## Source extract:
= Beginning of Section =

IN THE SUPREME COURT OF JUDICATURE
COURT OF APPEAL (CIVIL DIVISION)
ON APPEAL FROM THE HIGH COURT OF JUSTICE
ADMINISTRATIVE COURT
(Mr Justice Moses)

Royal Courts of Justice
Strand
London WC2

Tuesday, 16th April 2002

B e f o r e :

LORD JUSTICE KEENE
MR. JUSTICE SUMNER

____________________

THE QUEEN ON THE APPLICATION OF
DR. ABUL KALAM MOHAMMED SHAMSUD DOHA Applicant
- v -
THE INLAND REVENUE

____________________

(Computer Aided Transcript of the Stenograph Notes
of Smith Bernal Reporting Limited
190 Fleet Street, London EC4A 2AG
Telephone No: 0207-421 4040
Fax No: 0207-831 8838
Official Shorthand Writers to the Court)

____________________

MR. S. HOCKMAN Q.C. and MR. I. CHOWDHARY (instructed by S. Ali & Co., London, N8) appeared on behalf of the Applicant.
MR. P. JONES (instructed by the Inland Revenue Solicitor) appeared on behalf of the Respondent.

____________________

HTML VERSION OF JUDGMENT
____________________

Crown Copyright ©

  1. LORD JUSTICE KEENE: This is a renewed application for permission to appeal from a decision of Moses J in the Administrative Court dated 27th November 2001. By that decision the judge refused permission to seek judicial review of a decision of the Inland Revenue not to exercise their discretion in his favour under the practice known as equitable liability. The taxpayer, Mr. Doha, sought to be relieved of tax liabilities assessed on him in respect of his practice as a doctor over a number of years.

= End of Section =

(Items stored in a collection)
= Beginning of Section =

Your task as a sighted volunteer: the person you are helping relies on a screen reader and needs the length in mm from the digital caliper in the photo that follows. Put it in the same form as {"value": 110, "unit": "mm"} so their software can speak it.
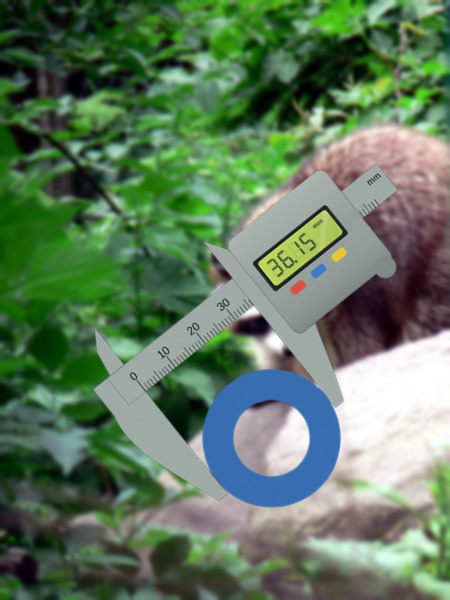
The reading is {"value": 36.15, "unit": "mm"}
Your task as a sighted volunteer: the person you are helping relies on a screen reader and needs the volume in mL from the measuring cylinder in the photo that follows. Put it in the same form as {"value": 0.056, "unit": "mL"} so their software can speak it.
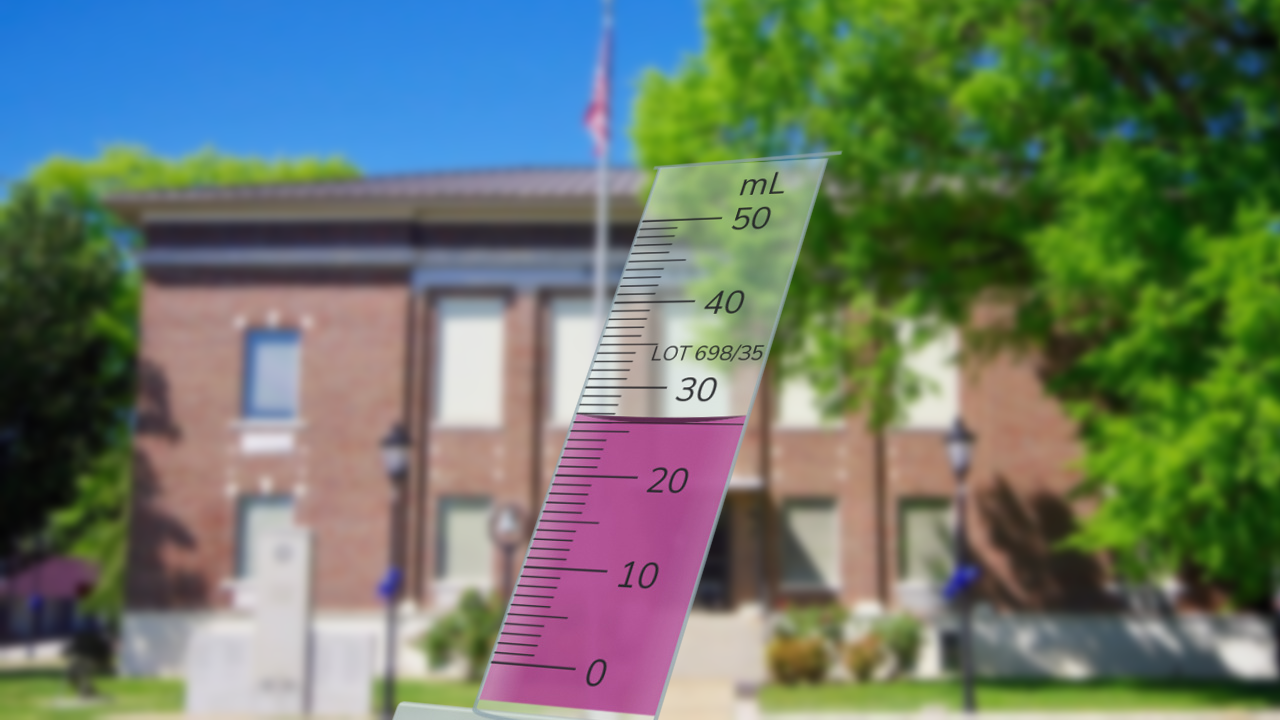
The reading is {"value": 26, "unit": "mL"}
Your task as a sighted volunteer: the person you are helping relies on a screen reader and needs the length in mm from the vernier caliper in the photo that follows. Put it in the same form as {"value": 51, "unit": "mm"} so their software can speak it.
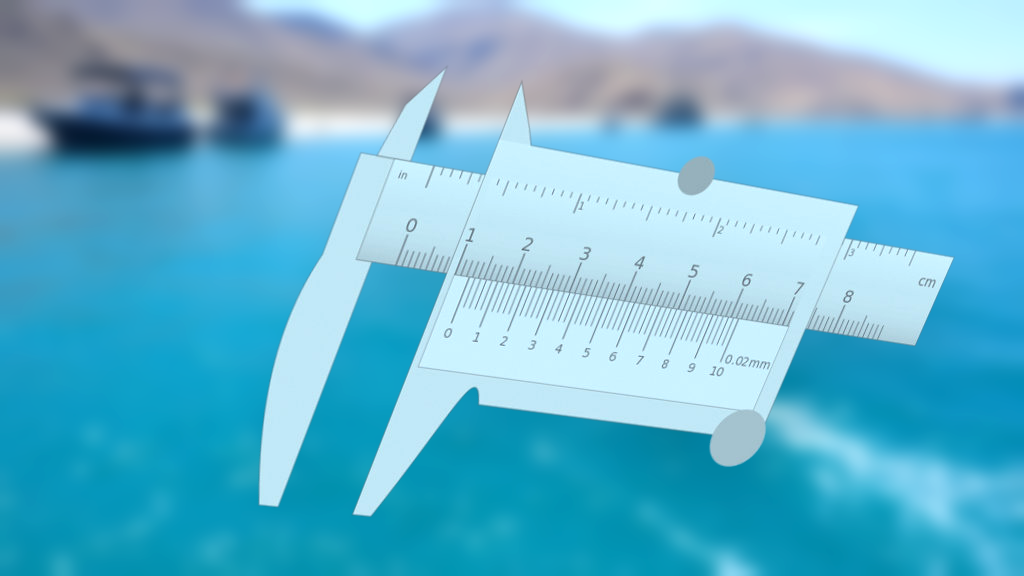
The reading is {"value": 12.5, "unit": "mm"}
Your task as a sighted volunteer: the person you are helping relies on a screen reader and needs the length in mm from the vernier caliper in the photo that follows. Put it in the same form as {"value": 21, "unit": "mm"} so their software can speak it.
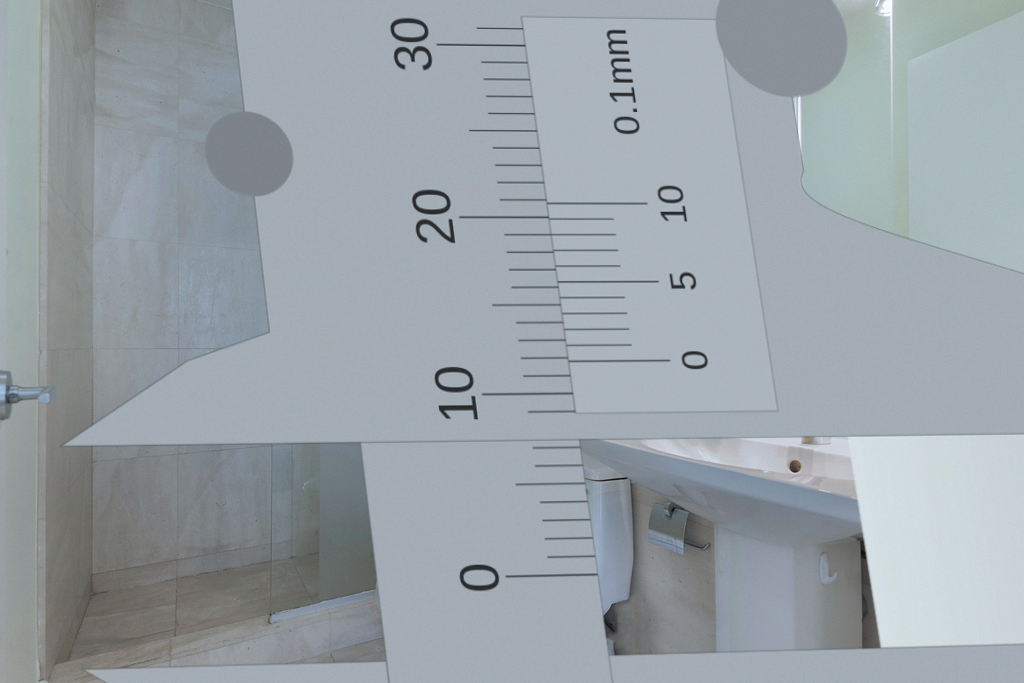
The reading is {"value": 11.8, "unit": "mm"}
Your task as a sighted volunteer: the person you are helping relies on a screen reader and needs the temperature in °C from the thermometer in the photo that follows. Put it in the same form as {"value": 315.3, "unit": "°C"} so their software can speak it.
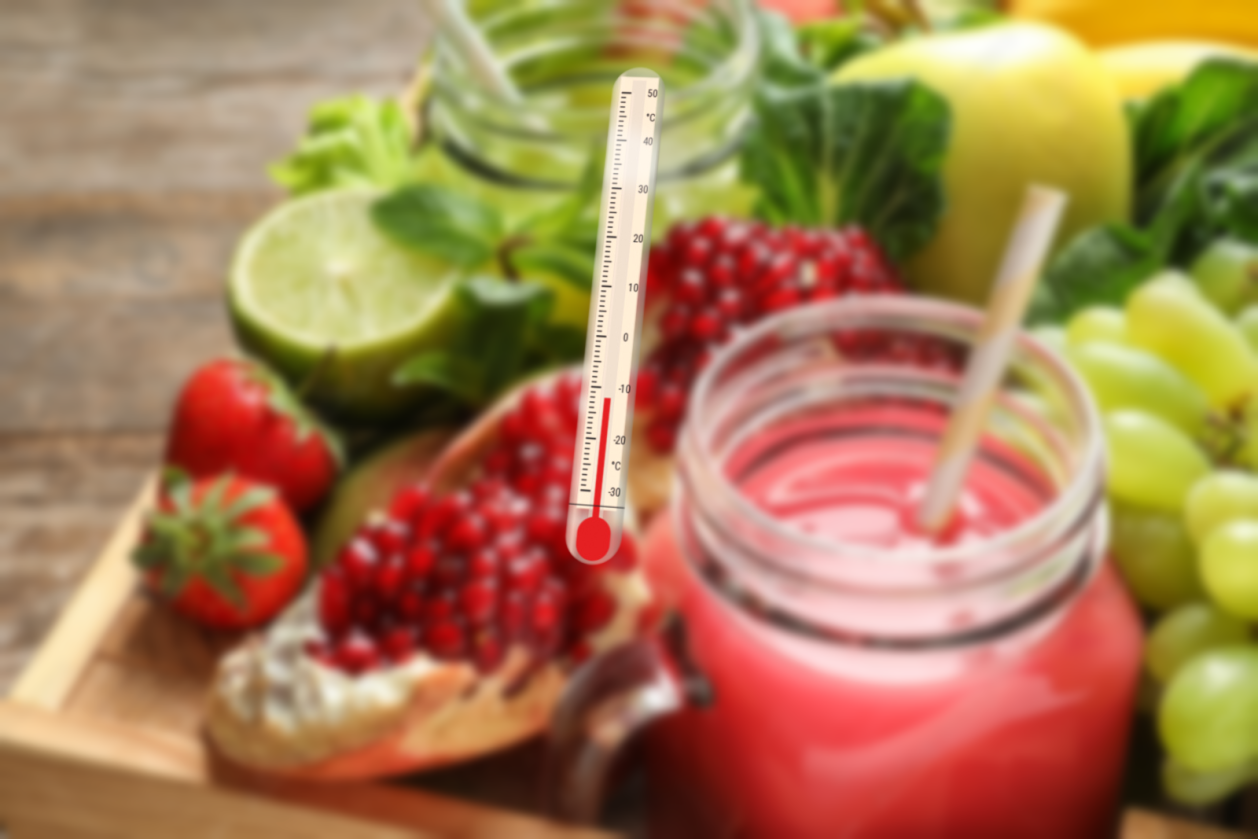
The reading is {"value": -12, "unit": "°C"}
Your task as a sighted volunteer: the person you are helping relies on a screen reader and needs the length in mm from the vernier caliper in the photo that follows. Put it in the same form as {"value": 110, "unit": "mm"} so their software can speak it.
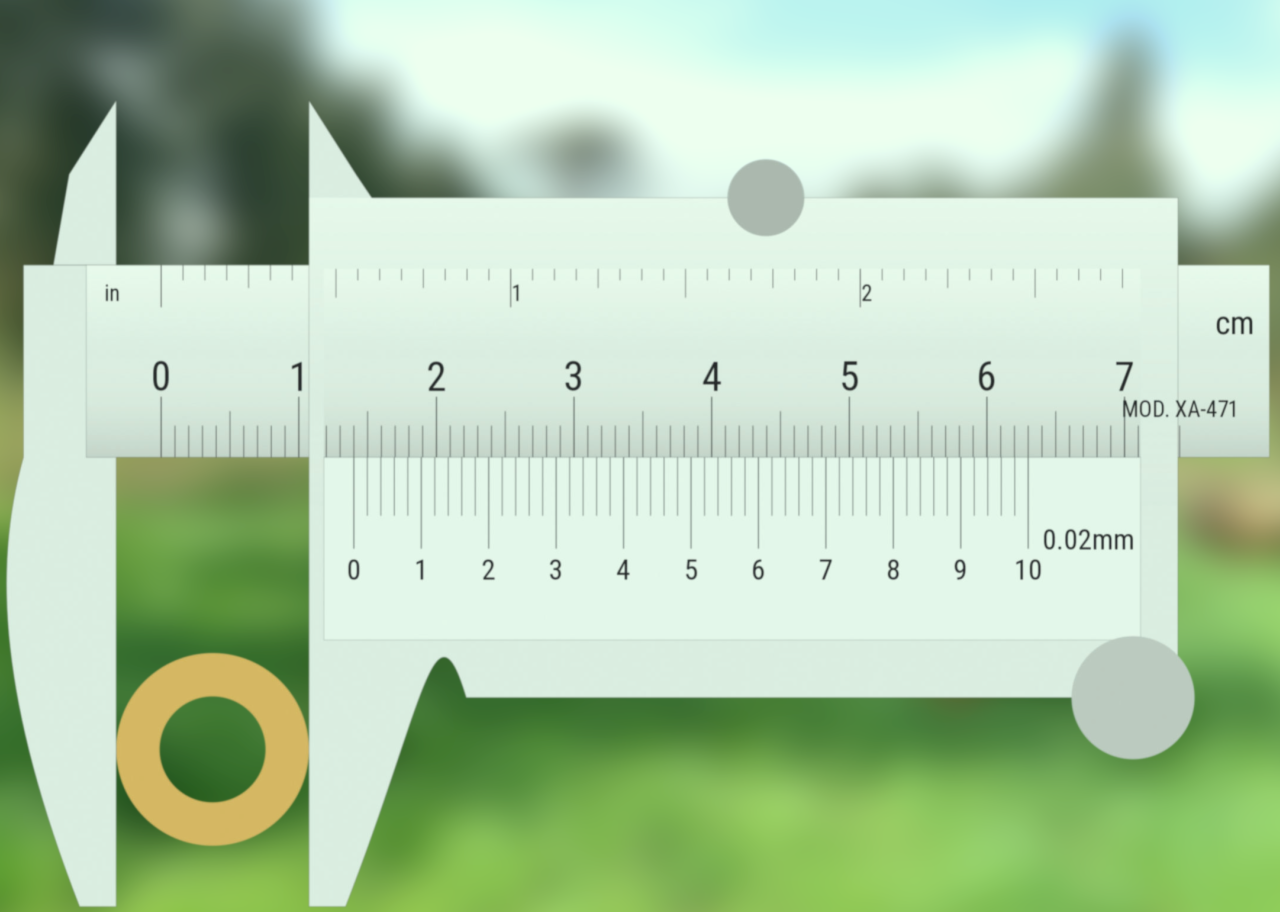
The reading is {"value": 14.0, "unit": "mm"}
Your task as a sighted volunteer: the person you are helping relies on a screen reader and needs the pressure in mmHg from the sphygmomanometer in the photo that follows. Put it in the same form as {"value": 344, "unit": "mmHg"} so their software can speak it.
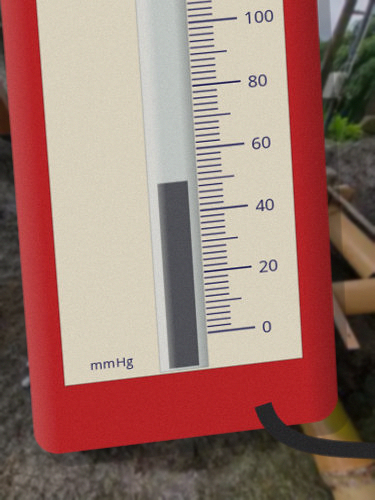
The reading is {"value": 50, "unit": "mmHg"}
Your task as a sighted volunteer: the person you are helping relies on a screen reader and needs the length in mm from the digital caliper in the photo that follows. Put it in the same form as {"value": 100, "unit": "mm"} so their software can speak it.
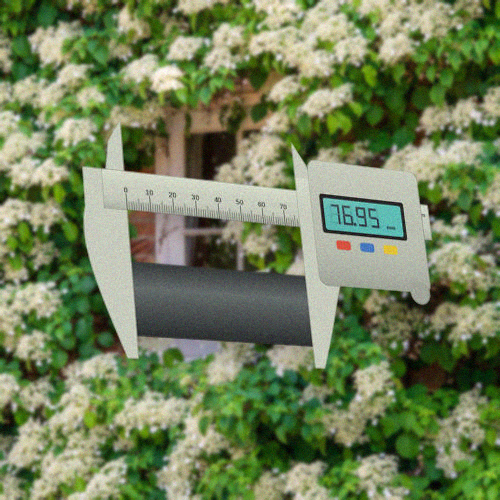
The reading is {"value": 76.95, "unit": "mm"}
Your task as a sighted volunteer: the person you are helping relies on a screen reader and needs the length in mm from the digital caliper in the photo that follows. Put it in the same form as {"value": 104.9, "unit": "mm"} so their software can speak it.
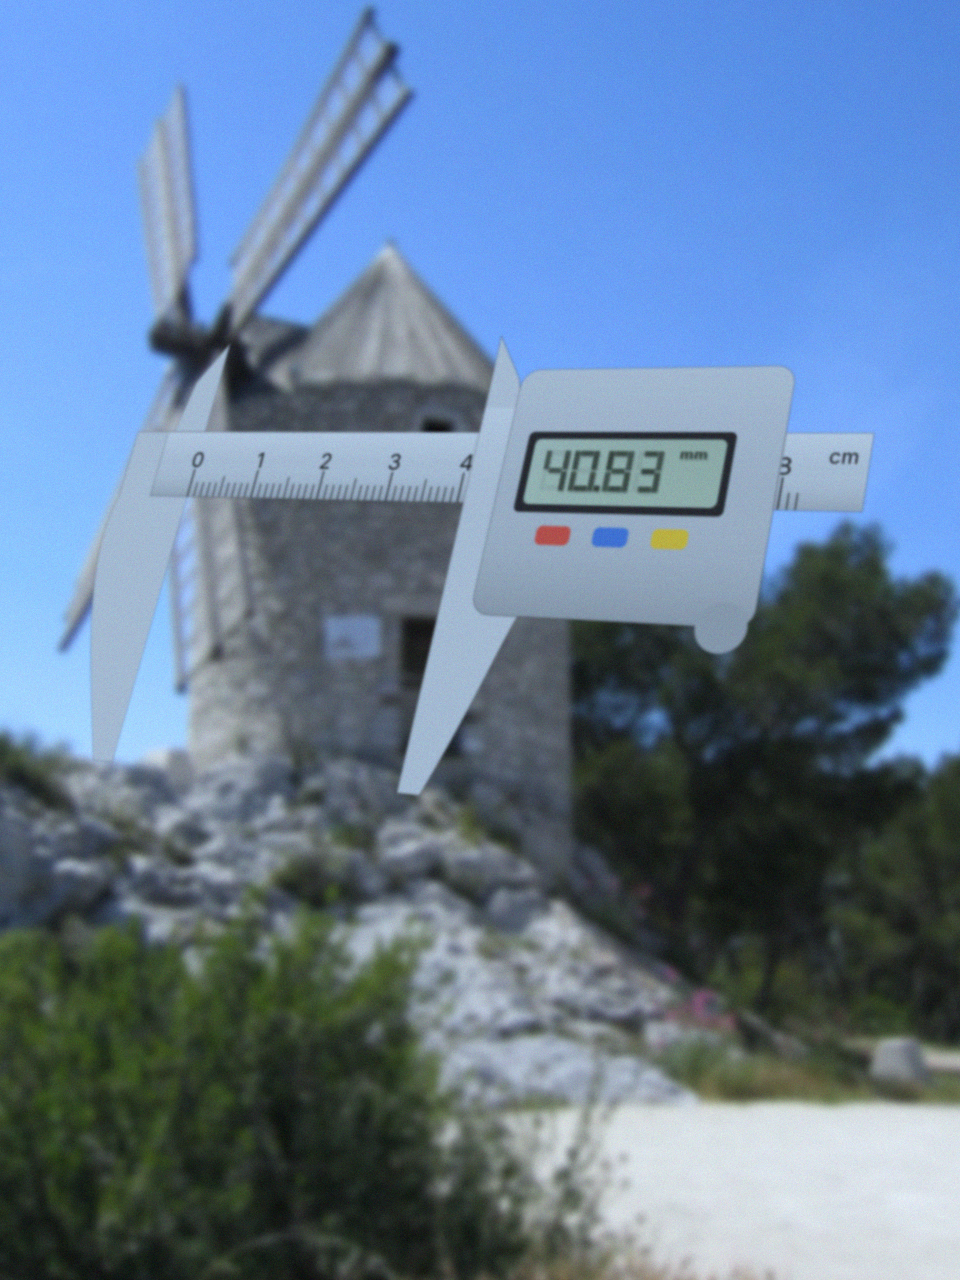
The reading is {"value": 40.83, "unit": "mm"}
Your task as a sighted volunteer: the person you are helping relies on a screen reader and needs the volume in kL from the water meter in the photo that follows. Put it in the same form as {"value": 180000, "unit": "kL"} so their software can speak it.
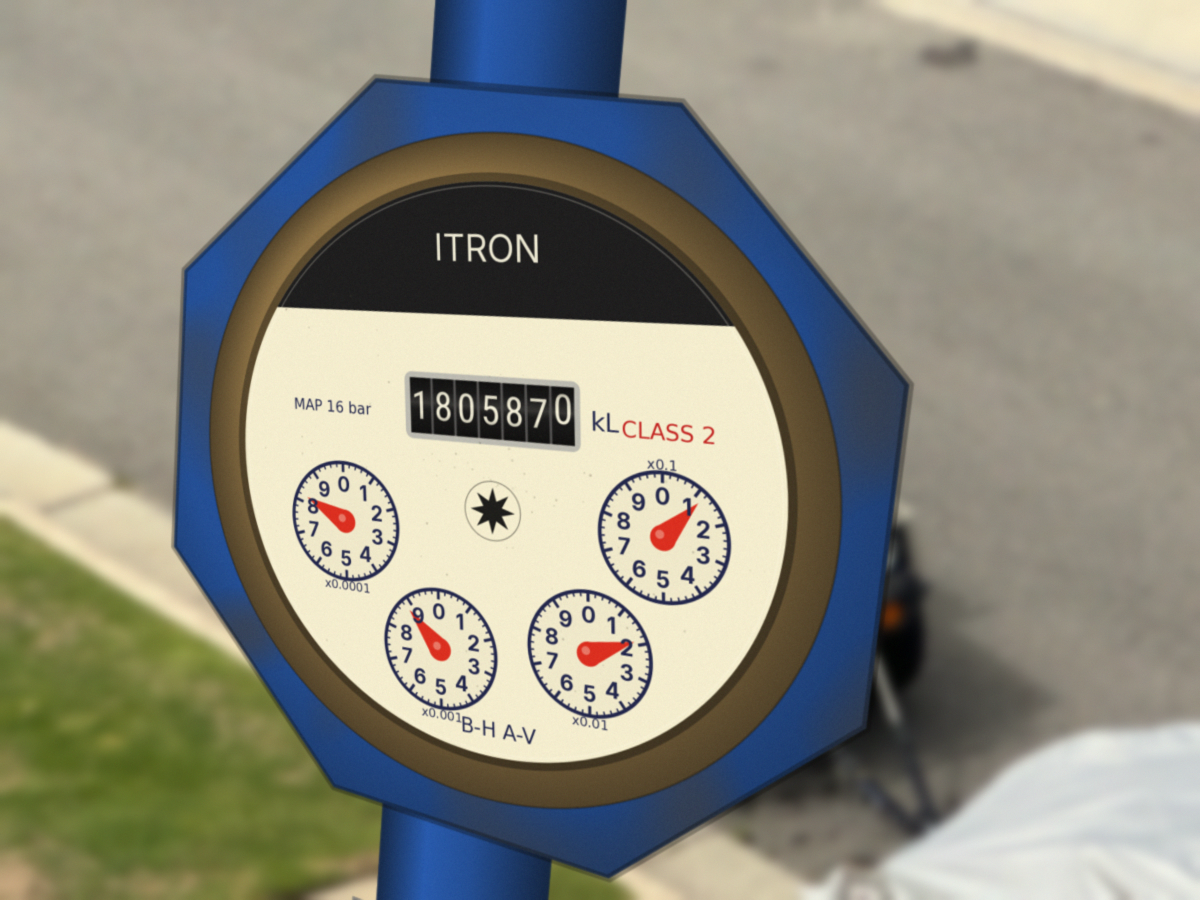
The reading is {"value": 1805870.1188, "unit": "kL"}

= End of Section =

## Set of tasks:
1. In the judgment excerpt, on what date did Moses J give the decision that the renewed application seeks permission to appeal?
2. Retype the judgment excerpt from "MR. S. HOCKMAN" to "number of years.".

## Solutions for each task:
1. 27th November 2001.

2.
MR. S. HOCKMAN Q.C. and MR. I. CHOWDHARY (instructed by S. Ali & Co., London, N8) appeared on behalf of the Applicant.
MR. P. JONES (instructed by the Inland Revenue Solicitor) appeared on behalf of the Respondent.

____________________

HTML VERSION OF JUDGMENT
____________________

Crown Copyright ©

  1. LORD JUSTICE KEENE: This is a renewed application for permission to appeal from a decision of Moses J in the Administrative Court dated 27th November 2001. By that decision the judge refused permission to seek judicial review of a decision of the Inland Revenue not to exercise their discretion in his favour under the practice known as equitable liability. The taxpayer, Mr. Doha, sought to be relieved of tax liabilities assessed on him in respect of his practice as a doctor over a number of years.